# gear lapping tub



## joegri (Feb 13, 2008)

hi all i was lookin at batjet "how to" build a fray car and saw the bath that was made. mine is very simular but different... no shoes required. just glue some post material in a baby food container n screw the chassis to em. fill to desired level with brasso liquid type then apply battery power! thats it . remember to turn battery around to lap both faces of the gears. i have done this method 1 time and it might be the best way to lap tjet gears. " rubabubdub gears in da tub" try it n let us know what you think!


----------



## Boosted-Z71 (Nov 26, 2007)

Yep, I do almost the same thing with a setup in the Mini-mill, I dont put the arm in, instead I have a dummy shaft with the pinion gear that I plan on using installed and the shaft exits the bottom of the chassis and is chucked up in the mill head. I also install the axle and the crown gear and lap them at the same time.

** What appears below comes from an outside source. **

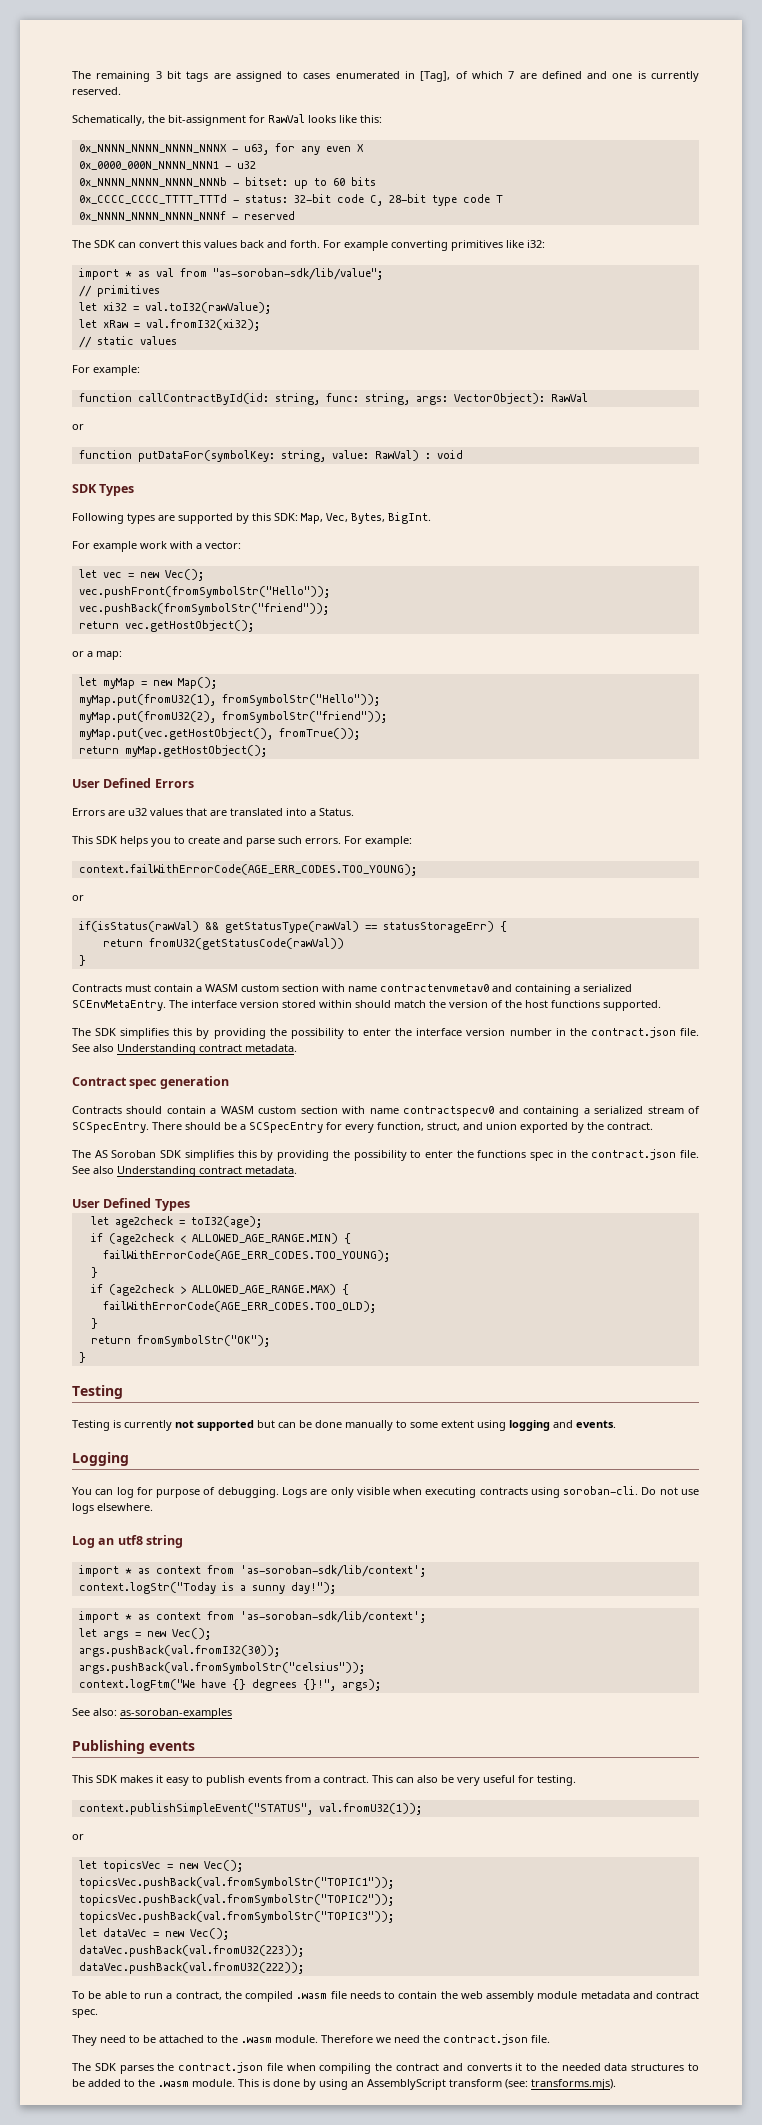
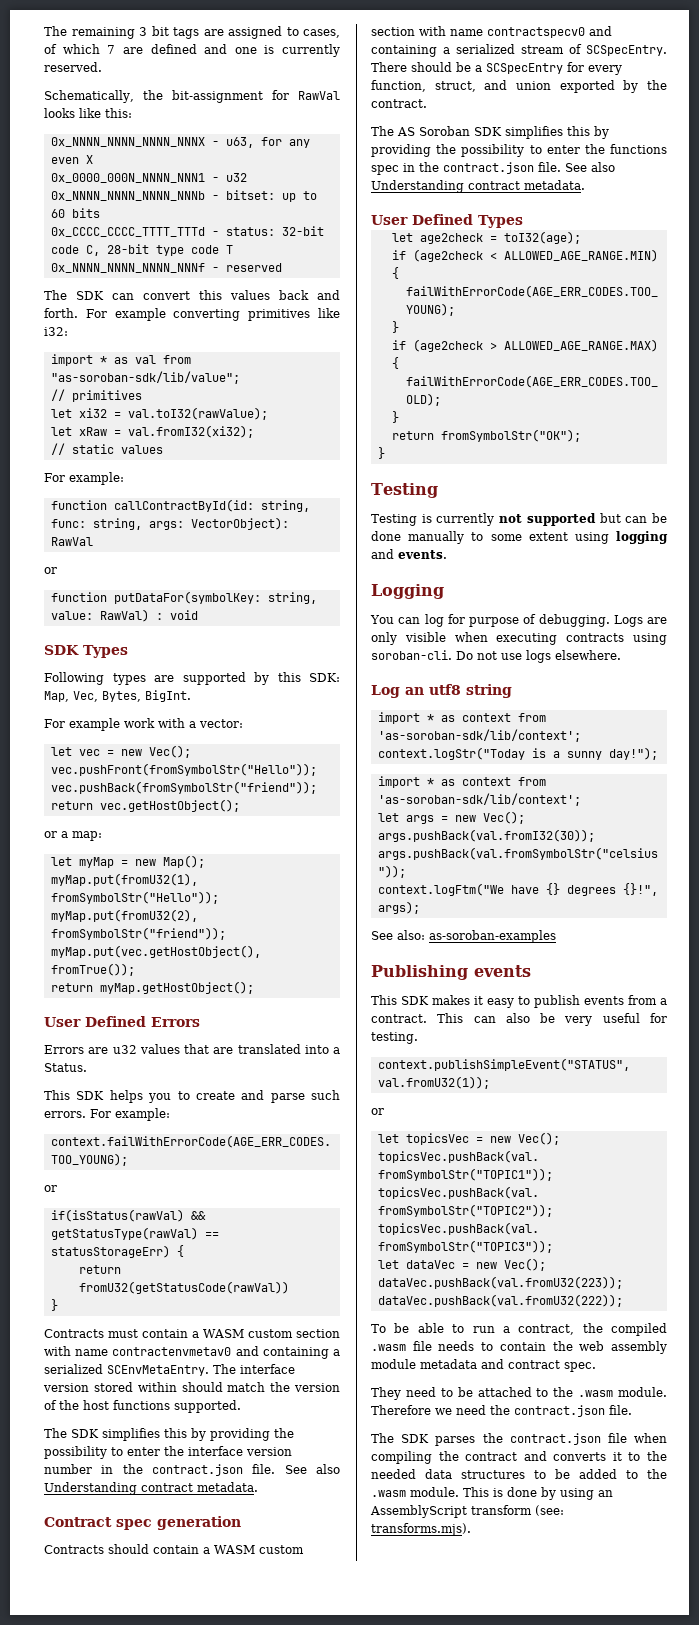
[303,71,451,82] cases enumerated in [Tag], -> [303,29,340,38] cases,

I can set it and walk away, with my tub/jig mounted in the vice I know the jackshaft is truly vertical and aligned with the mill head, and I have all the power I need, as well as speed control, it turns out some nice smooth gear sets.

Boosted


----------



## slotcarman12078 (Oct 3, 2008)

I don't always lap my gears... but when I do, I prefer banana orange medley!! :lol:

Great idea JoeG!! :thumbsup::thumbsup:


----------



## joegri (Feb 13, 2008)

ahhhh this was just quick n easy!!


----------



## Boosted-Z71 (Nov 26, 2007)

Maybe so, but regardless it gets the job done.

Boosted


----------



## slotking (May 27, 2008)

nice idea

I just drop my car in the cutting fluid and let her run!


----------



## neorules (Oct 20, 2006)

My gears lapped your gears!!


----------



## Mexkilbee (Apr 17, 2008)

I used to have a break in box like this, also swipped from BRP's webpage. I noticed that it did make for smooth running chassis. But the idler grear would ride up on the post against the top plate clamp. Then I flipped the chassis over so it would brake in right side up. The idler gear than began to stay off the top plate clamp. thus resualting in an even faster/smoother chassis. True story.


----------



## Boosted-Z71 (Nov 26, 2007)

Yep same reason I lap mine in the correct orientation

Boosted


----------



## slotking (May 27, 2008)

and does not hurt your tongue??

LOL

At this point and time, I find that the RTHO gears simply provide the best performance. 

but for the slower cars, I still use my tub


----------



## Boosted-Z71 (Nov 26, 2007)

Agreed on the RTHO gear sets, it takes a long time to measure individual gears and find a complete set of gears that are truly round and with the hole correctly drilled in the middle.

Boosted


----------